I had a blue and red lobster once.. lil bro took it out of the feeder tank and was playing with it on dirt, left both in the backyard sun.. next thing you know.. dead.







Punkass..


----------



## Innes (Jan 13, 2003)

NIKE said:


> wow innes thats awesome
> 
> 
> 
> ...


 lol the rock cost me £2.50 and the crayfish has never went more than 2cm away from it - I am pleased as it obviously loves it

also Paracheirodon innesi (Neon tetra)








My mum told me once that this species was discoverd by an Innes - but it wasn't me








Nice fish though







they used to be banned from fish contests as they have such amazing colors - go figure what happend when they discoverd cardinal tetras











> Nice p/u Innes..
> 
> I had a blue and red lobster once.. lil bro took it out of the feeder tank and was playing with it on dirt, left both in the backyard sun.. next thing you know.. dead.
> 
> ...


Kick your bro in the nuts from me


----------



## pcrose (Mar 9, 2003)

very nice pics I especially like your lobster, got any names?


----------



## Innes (Jan 13, 2003)

its a crayfish, and I havn't named them yet........perhaps I will call the crayfish Pablo
and the eel Bill.


----------



## pcrose (Mar 9, 2003)

why with the ordinary names


----------



## bgshortys (Apr 7, 2003)

is that eel fw?


----------



## Innes (Jan 13, 2003)

I like those names, and yes the eel is freshwater, I think they can also live in brackish water, but I only have 1 tablespoon of salt per 5 gallons


----------



## pcrose (Mar 9, 2003)

whatever works for you and I think most eels are fw andbw.


----------



## unxchange (Mar 4, 2003)

Innes, how's the blue lobster acting with your community setup?

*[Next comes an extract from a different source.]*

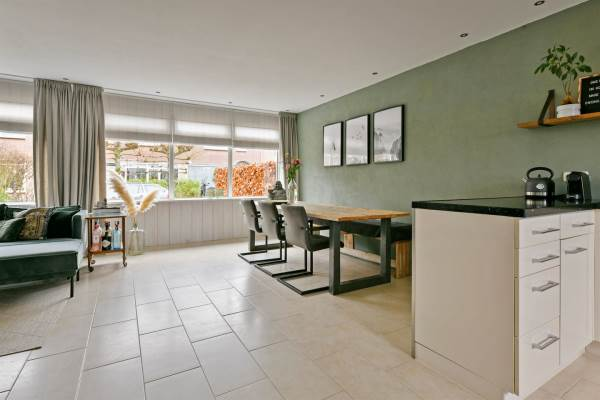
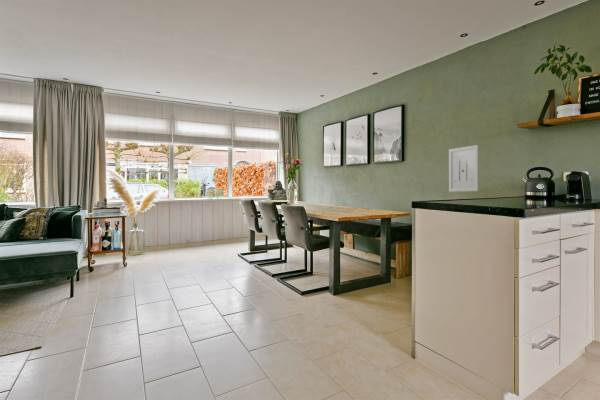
+ wall art [448,144,479,193]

There are a couple at the LFS, I have been thinking of getting one.


----------



## Innes (Jan 13, 2003)

unxchange said:


> Innes, how's the blue lobster acting with your community setup? There are a couple at the LFS, I have been thinking of getting one.


 it is in with my smallest fishes and it is pretty good, it has nipped the angels tails a couple of times, but nothing to worry about - I would seirously reccomend getting one


----------



## Glowin_Navi (Apr 21, 2003)

Thats sweet man, i just got myself one of those electric blue lobsters. I keep em with my piranas, and so far hes doing fine. every now and then he has to fight off the piranas, but he does ok. Mine just got a whole lot bigger recently, his shell came off, and it was like in one night he grew half an inch. i think i got a pretty strong one too, he was in a tank with another lobster, and he had ripped off the other lobsters pinchers, both of em.














At first he was just hiding in the wood, but now i see him come out and walk around all the time. I call mine pinchy, remember the simpsons where homer gets the lobster as his pet, he named it pinchy, gotta love the simpsons.


----------



## Innes (Jan 13, 2003)

nice one Glowin_Navi


----------